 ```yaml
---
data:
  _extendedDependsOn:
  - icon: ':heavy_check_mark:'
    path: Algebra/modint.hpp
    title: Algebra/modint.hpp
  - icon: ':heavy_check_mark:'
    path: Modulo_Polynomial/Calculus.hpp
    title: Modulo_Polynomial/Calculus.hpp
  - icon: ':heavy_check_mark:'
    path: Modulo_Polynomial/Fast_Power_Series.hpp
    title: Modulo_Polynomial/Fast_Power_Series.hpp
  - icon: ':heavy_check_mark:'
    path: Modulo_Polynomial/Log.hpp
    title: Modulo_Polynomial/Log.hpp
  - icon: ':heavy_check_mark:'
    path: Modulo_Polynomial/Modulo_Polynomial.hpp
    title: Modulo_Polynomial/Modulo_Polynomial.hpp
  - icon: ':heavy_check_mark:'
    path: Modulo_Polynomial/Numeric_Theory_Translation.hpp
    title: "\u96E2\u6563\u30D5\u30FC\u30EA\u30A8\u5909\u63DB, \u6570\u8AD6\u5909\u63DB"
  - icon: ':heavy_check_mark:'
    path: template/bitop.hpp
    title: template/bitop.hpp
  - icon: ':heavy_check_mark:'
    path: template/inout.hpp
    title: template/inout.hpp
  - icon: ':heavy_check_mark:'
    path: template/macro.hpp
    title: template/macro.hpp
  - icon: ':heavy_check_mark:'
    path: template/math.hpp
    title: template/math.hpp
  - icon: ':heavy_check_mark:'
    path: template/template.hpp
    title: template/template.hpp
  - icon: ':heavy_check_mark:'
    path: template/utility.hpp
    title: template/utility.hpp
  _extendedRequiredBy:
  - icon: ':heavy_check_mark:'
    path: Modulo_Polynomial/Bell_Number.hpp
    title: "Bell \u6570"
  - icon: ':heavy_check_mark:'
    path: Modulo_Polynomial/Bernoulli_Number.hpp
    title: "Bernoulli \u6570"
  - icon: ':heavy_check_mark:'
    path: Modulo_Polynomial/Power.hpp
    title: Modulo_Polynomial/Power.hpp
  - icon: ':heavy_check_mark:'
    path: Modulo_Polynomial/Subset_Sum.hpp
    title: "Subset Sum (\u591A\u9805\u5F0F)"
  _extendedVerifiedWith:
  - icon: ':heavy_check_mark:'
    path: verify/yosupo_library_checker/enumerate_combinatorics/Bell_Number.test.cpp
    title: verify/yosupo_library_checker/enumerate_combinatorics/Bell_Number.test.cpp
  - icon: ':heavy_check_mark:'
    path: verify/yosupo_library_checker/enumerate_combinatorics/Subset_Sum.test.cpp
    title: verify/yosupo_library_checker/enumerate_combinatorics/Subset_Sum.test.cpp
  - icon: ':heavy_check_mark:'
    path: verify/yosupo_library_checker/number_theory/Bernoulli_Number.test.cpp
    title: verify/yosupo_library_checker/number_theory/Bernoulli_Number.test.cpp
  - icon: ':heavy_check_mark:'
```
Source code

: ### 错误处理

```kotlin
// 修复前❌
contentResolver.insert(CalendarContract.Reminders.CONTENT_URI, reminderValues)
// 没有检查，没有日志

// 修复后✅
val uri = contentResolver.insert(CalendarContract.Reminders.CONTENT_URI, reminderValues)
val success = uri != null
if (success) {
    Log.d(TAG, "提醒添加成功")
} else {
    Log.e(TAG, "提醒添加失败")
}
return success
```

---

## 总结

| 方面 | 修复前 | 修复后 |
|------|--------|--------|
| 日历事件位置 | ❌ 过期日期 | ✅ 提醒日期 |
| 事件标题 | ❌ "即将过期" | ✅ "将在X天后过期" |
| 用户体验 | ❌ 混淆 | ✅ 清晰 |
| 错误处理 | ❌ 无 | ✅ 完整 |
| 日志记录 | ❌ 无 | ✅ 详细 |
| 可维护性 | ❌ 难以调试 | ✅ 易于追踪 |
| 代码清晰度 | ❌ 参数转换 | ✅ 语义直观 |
########################################
# WHAT TO WORK ON:
Every line of the records above needs to be given again exactly.

# WRITTEN SOLUTION:
 ```yaml
---
data:
  _extendedDependsOn:
  - icon: ':heavy_check_mark:'
    path: Algebra/modint.hpp
    title: Algebra/modint.hpp
  - icon: ':heavy_check_mark:'
    path: Modulo_Polynomial/Calculus.hpp
    title: Modulo_Polynomial/Calculus.hpp
  - icon: ':heavy_check_mark:'
    path: Modulo_Polynomial/Fast_Power_Series.hpp
    title: Modulo_Polynomial/Fast_Power_Series.hpp
  - icon: ':heavy_check_mark:'
    path: Modulo_Polynomial/Log.hpp
    title: Modulo_Polynomial/Log.hpp
  - icon: ':heavy_check_mark:'
    path: Modulo_Polynomial/Modulo_Polynomial.hpp
    title: Modulo_Polynomial/Modulo_Polynomial.hpp
  - icon: ':heavy_check_mark:'
    path: Modulo_Polynomial/Numeric_Theory_Translation.hpp
    title: "\u96E2\u6563\u30D5\u30FC\u30EA\u30A8\u5909\u63DB, \u6570\u8AD6\u5909\u63DB"
  - icon: ':heavy_check_mark:'
    path: template/bitop.hpp
    title: template/bitop.hpp
  - icon: ':heavy_check_mark:'
    path: template/inout.hpp
    title: template/inout.hpp
  - icon: ':heavy_check_mark:'
    path: template/macro.hpp
    title: template/macro.hpp
  - icon: ':heavy_check_mark:'
    path: template/math.hpp
    title: template/math.hpp
  - icon: ':heavy_check_mark:'
    path: template/template.hpp
    title: template/template.hpp
  - icon: ':heavy_check_mark:'
    path: template/utility.hpp
    title: template/utility.hpp
  _extendedRequiredBy:
  - icon: ':heavy_check_mark:'
    path: Modulo_Polynomial/Bell_Number.hpp
    title: "Bell \u6570"
  - icon: ':heavy_check_mark:'
    path: Modulo_Polynomial/Bernoulli_Number.hpp
    title: "Bernoulli \u6570"
  - icon: ':heavy_check_mark:'
    path: Modulo_Polynomial/Power.hpp
    title: Modulo_Polynomial/Power.hpp
  - icon: ':heavy_check_mark:'
    path: Modulo_Polynomial/Subset_Sum.hpp
    title: "Subset Sum (\u591A\u9805\u5F0F)"
  _extendedVerifiedWith:
  - icon: ':heavy_check_mark:'
    path: verify/yosupo_library_checker/enumerate_combinatorics/Bell_Number.test.cpp
    title: verify/yosupo_library_checker/enumerate_combinatorics/Bell_Number.test.cpp
  - icon: ':heavy_check_mark:'
    path: verify/yosupo_library_checker/enumerate_combinatorics/Subset_Sum.test.cpp
    title: verify/yosupo_library_checker/enumerate_combinatorics/Subset_Sum.test.cpp
  - icon: ':heavy_check_mark:'
    path: verify/yosupo_library_checker/number_theory/Bernoulli_Number.test.cpp
    title: verify/yosupo_library_checker/number_theory/Bernoulli_Number.test.cpp
  - icon: ':heavy_check_mark:'
```
Source code

: ### 错误处理

```kotlin
// 修复前❌
contentResolver.insert(CalendarContract.Reminders.CONTENT_URI, reminderValues)
// 没有检查，没有日志

// 修复后✅
val uri = contentResolver.insert(CalendarContract.Reminders.CONTENT_URI, reminderValues)
val success = uri != null
if (success) {
    Log.d(TAG, "提醒添加成功")
} else {
    Log.e(TAG, "提醒添加失败")
}
return success
```

---

## 总结

| 方面 | 修复前 | 修复后 |
|------|--------|--------|
| 日历事件位置 | ❌ 过期日期 | ✅ 提醒日期 |
| 事件标题 | ❌ "即将过期" | ✅ "将在X天后过期" |
| 用户体验 | ❌ 混淆 | ✅ 清晰 |
| 错误处理 | ❌ 无 | ✅ 完整 |
| 日志记录 | ❌ 无 | ✅ 详细 |
| 可维护性 | ❌ 难以调试 | ✅ 易于追踪 |
| 代码清晰度 | ❌ 参数转换 | ✅ 语义直观 |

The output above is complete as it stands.